Life values in patients with COPD: relations with pulmonary functioning and health related quality of life.

2005 
Theories of coping and response shift have suggested that emotional adaptation is related to value changes, e.g. a deemphasized importance of lost life values and an enlargement of the scope of values. Perceived attainment and importance of 82 life values were examined in 65 patients with chronic obstructive pulmonary disease (COPD) and related to clinical and Health-Related Quality of Life (HRQL) measures. The life values covered 10 dimensions – harmony, positive relations, involvement, mobility, communication, knowledge, responsibility, comfort, religion and health. Forty-six of the patients were followed up after 1 year. The patients with COPD were compared with a healthy control group, a group of neurologically impaired and a non-disabled group representing the general population.

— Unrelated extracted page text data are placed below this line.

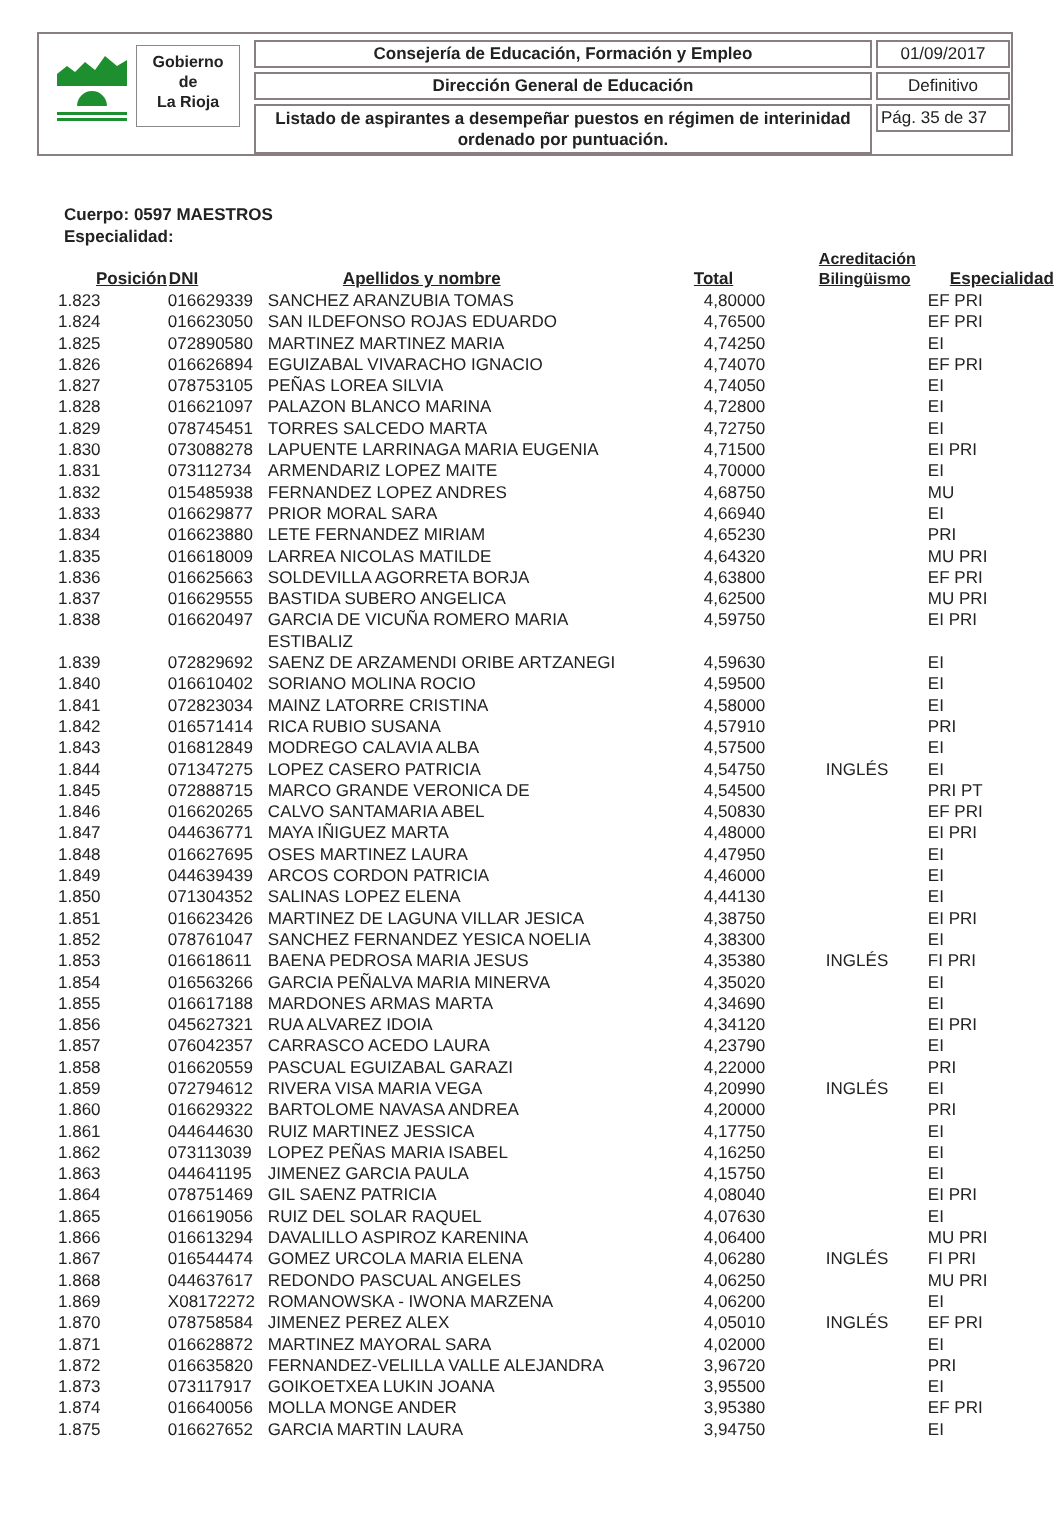Gobierno
de
La Rioja
Consejería de Educación, Formación y Empleo 01/09/2017
Dirección General de Educación Definitivo
Listado de aspirantes a desempeñar puestos en régimen de interinidad ordenado por puntuación.
Pág. 35 de 37
Cuerpo: 0597 MAESTROS
Especialidad:
| Posición | DNI | Apellidos y nombre | Total | Acreditación Bilingüismo | Especialidad |
| --- | --- | --- | --- | --- | --- |
| 1.823 | 016629339 | SANCHEZ ARANZUBIA TOMAS | 4,80000 | | EF PRI |
| 1.824 | 016623050 | SAN ILDEFONSO ROJAS EDUARDO | 4,76500 | | EF PRI |
| 1.825 | 072890580 | MARTINEZ MARTINEZ MARIA | 4,74250 | | EI |
| 1.826 | 016626894 | EGUIZABAL VIVARACHO IGNACIO | 4,74070 | | EF PRI |
| 1.827 | 078753105 | PEÑAS LOREA SILVIA | 4,74050 | | EI |
| 1.828 | 016621097 | PALAZON BLANCO MARINA | 4,72800 | | EI |
| 1.829 | 078745451 | TORRES SALCEDO MARTA | 4,72750 | | EI |
| 1.830 | 073088278 | LAPUENTE LARRINAGA MARIA EUGENIA | 4,71500 | | EI PRI |
| 1.831 | 073112734 | ARMENDARIZ LOPEZ MAITE | 4,70000 | | EI |
| 1.832 | 015485938 | FERNANDEZ LOPEZ ANDRES | 4,68750 | | MU |
| 1.833 | 016629877 | PRIOR MORAL SARA | 4,66940 | | EI |
| 1.834 | 016623880 | LETE FERNANDEZ MIRIAM | 4,65230 | | PRI |
| 1.835 | 016618009 | LARREA NICOLAS MATILDE | 4,64320 | | MU PRI |
| 1.836 | 016625663 | SOLDEVILLA AGORRETA BORJA | 4,63800 | | EF PRI |
| 1.837 | 016629555 | BASTIDA SUBERO ANGELICA | 4,62500 | | MU PRI |
| 1.838 | 016620497 | GARCIA DE VICUÑA ROMERO MARIA ESTIBALIZ | 4,59750 | | EI PRI |
| 1.839 | 072829692 | SAENZ DE ARZAMENDI ORIBE ARTZANEGI | 4,59630 | | EI |
| 1.840 | 016610402 | SORIANO MOLINA ROCIO | 4,59500 | | EI |
| 1.841 | 072823034 | MAINZ LATORRE CRISTINA | 4,58000 | | EI |
| 1.842 | 016571414 | RICA RUBIO SUSANA | 4,57910 | | PRI |
| 1.843 | 016812849 | MODREGO CALAVIA ALBA | 4,57500 | | EI |
| 1.844 | 071347275 | LOPEZ CASERO PATRICIA | 4,54750 | INGLÉS | EI |
| 1.845 | 072888715 | MARCO GRANDE VERONICA DE | 4,54500 | | PRI PT |
| 1.846 | 016620265 | CALVO SANTAMARIA ABEL | 4,50830 | | EF PRI |
| 1.847 | 044636771 | MAYA IÑIGUEZ MARTA | 4,48000 | | EI PRI |
| 1.848 | 016627695 | OSES MARTINEZ LAURA | 4,47950 | | EI |
| 1.849 | 044639439 | ARCOS CORDON PATRICIA | 4,46000 | | EI |
| 1.850 | 071304352 | SALINAS LOPEZ ELENA | 4,44130 | | EI |
| 1.851 | 016623426 | MARTINEZ DE LAGUNA VILLAR JESICA | 4,38750 | | EI PRI |
| 1.852 | 078761047 | SANCHEZ FERNANDEZ YESICA NOELIA | 4,38300 | | EI |
| 1.853 | 016618611 | BAENA PEDROSA MARIA JESUS | 4,35380 | INGLÉS | FI PRI |
| 1.854 | 016563266 | GARCIA PEÑALVA MARIA MINERVA | 4,35020 | | EI |
| 1.855 | 016617188 | MARDONES ARMAS MARTA | 4,34690 | | EI |
| 1.856 | 045627321 | RUA ALVAREZ IDOIA | 4,34120 | | EI PRI |
| 1.857 | 076042357 | CARRASCO ACEDO LAURA | 4,23790 | | EI |
| 1.858 | 016620559 | PASCUAL EGUIZABAL GARAZI | 4,22000 | | PRI |
| 1.859 | 072794612 | RIVERA VISA MARIA VEGA | 4,20990 | INGLÉS | EI |
| 1.860 | 016629322 | BARTOLOME NAVASA ANDREA | 4,20000 | | PRI |
| 1.861 | 044644630 | RUIZ MARTINEZ JESSICA | 4,17750 | | EI |
| 1.862 | 073113039 | LOPEZ PEÑAS MARIA ISABEL | 4,16250 | | EI |
| 1.863 | 044641195 | JIMENEZ GARCIA PAULA | 4,15750 | | EI |
| 1.864 | 078751469 | GIL SAENZ PATRICIA | 4,08040 | | EI PRI |
| 1.865 | 016619056 | RUIZ DEL SOLAR RAQUEL | 4,07630 | | EI |
| 1.866 | 016613294 | DAVALILLO ASPIROZ KARENINA | 4,06400 | | MU PRI |
| 1.867 | 016544474 | GOMEZ URCOLA MARIA ELENA | 4,06280 | INGLÉS | FI PRI |
| 1.868 | 044637617 | REDONDO PASCUAL ANGELES | 4,06250 | | MU PRI |
| 1.869 | X08172272 | ROMANOWSKA - IWONA MARZENA | 4,06200 | | EI |
| 1.870 | 078758584 | JIMENEZ PEREZ ALEX | 4,05010 | INGLÉS | EF PRI |
| 1.871 | 016628872 | MARTINEZ MAYORAL SARA | 4,02000 | | EI |
| 1.872 | 016635820 | FERNANDEZ-VELILLA VALLE ALEJANDRA | 3,96720 | | PRI |
| 1.873 | 073117917 | GOIKOETXEA LUKIN JOANA | 3,95500 | | EI |
| 1.874 | 016640056 | MOLLA MONGE ANDER | 3,95380 | | EF PRI |
| 1.875 | 016627652 | GARCIA MARTIN LAURA | 3,94750 | | EI |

Significant congruence was found between importance and attainment ratings in all groups (correlations from 0.44 to 0.53), suggesting that both impaired and healthy persons tend to perceive that they have what they find important in life. Congruence was significantly related to mood (correlations from 0.28 to 0.40), but not to functional status or clinical data. Compared to the healthy responders, the patients with COPD had significantly lower attainment ratings in health, mobility, involvement, but no differences were found for importance ratings. No evidence was found that they had replaced unattainable values with new available values, and no changes over time of perceived values were found. This suggests that patients with COPD do not seem to adapt by means of changing their value orientation.